Conclusion and Future.
The Tn3 family is widely spread and diverse as we have underlined and illustrated here. There is some understanding of the different evolutionary pathways and mechanisms which have permitted family members to sequester a large set of passenger genes widely variable functions and to shuffle them between and within both plasmids and chromosomes. Although much is known about a number of model Tn3 family members, there remain a number of open questions. In particular, historically this has proved recalcitrant to analysis in spite of much effort from their discovery in the 1970s to the present day.

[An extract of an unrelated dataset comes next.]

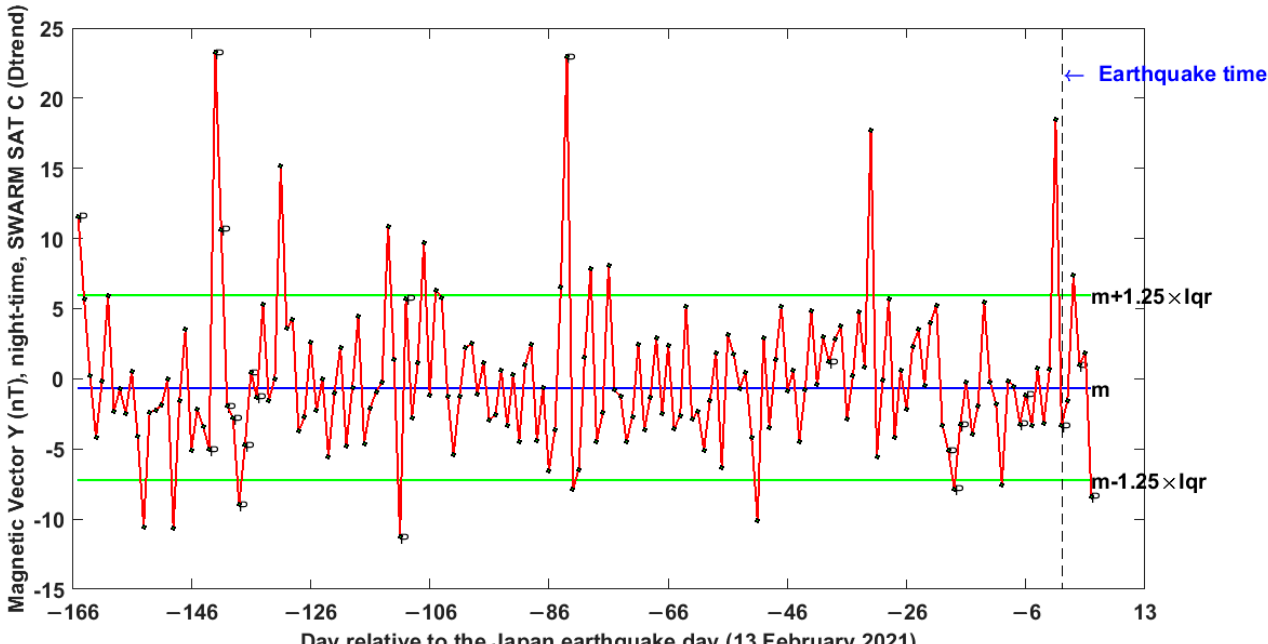
Figure 10. Results of Y magnetic field data analysis from Swarm C for the Japan earthquake (13 February 2021) from 1 September 2020 to 18 February 2021 at night-time. The geomagnetically “per- turbed” days are highlighted by a “P”.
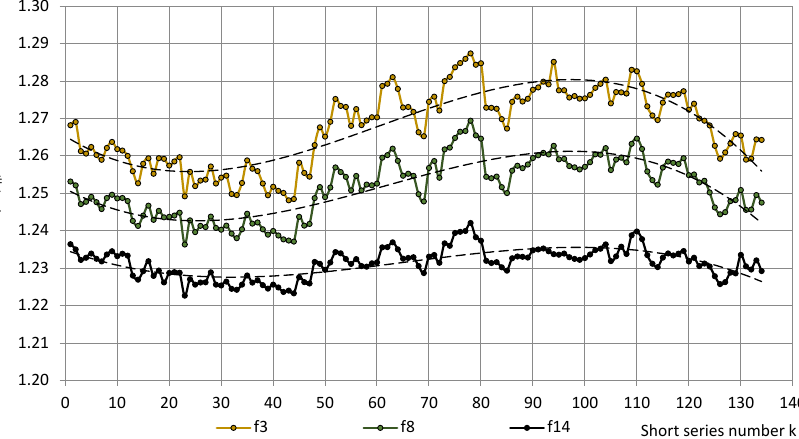
Figure 3. The permittivity ε of PU SikaBlock ® -M150 foams (density of 144 kg/m 3 ) in the short series at frequencies f 3 = 40 Hz (beige), f 8 = 1280 Hz (green), and f 14 = 81,920 Hz (black).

Recent studies with Tn4330 however may have unlocked a door to understanding Tn3 family transposition in molecular detail. The structural studies using cryo-em have provided precious information as to the location and function of a large number of domains in the exceptionally long transposases. The studies point to the way in which the transpososome may be assembled although additional analyses are essential to a full understanding of docking of target DNA and its place in the assembly pathway. In addition, it is at present unclear how duplication of this family occurs during transposition: how it may recruit replication enzymes, whether replication initiates from one particular end, or, indeed whether it involves parasitizing existing replication forks in the target. The phenomenon of immunity is also not understood although it is clear that, mutationally, it is linked to transposition activity. In the absence of an ATPase activity, it seems unlikely that it occurs with the same mechanism as does that of bacteriophage Mu or transposon Tn7.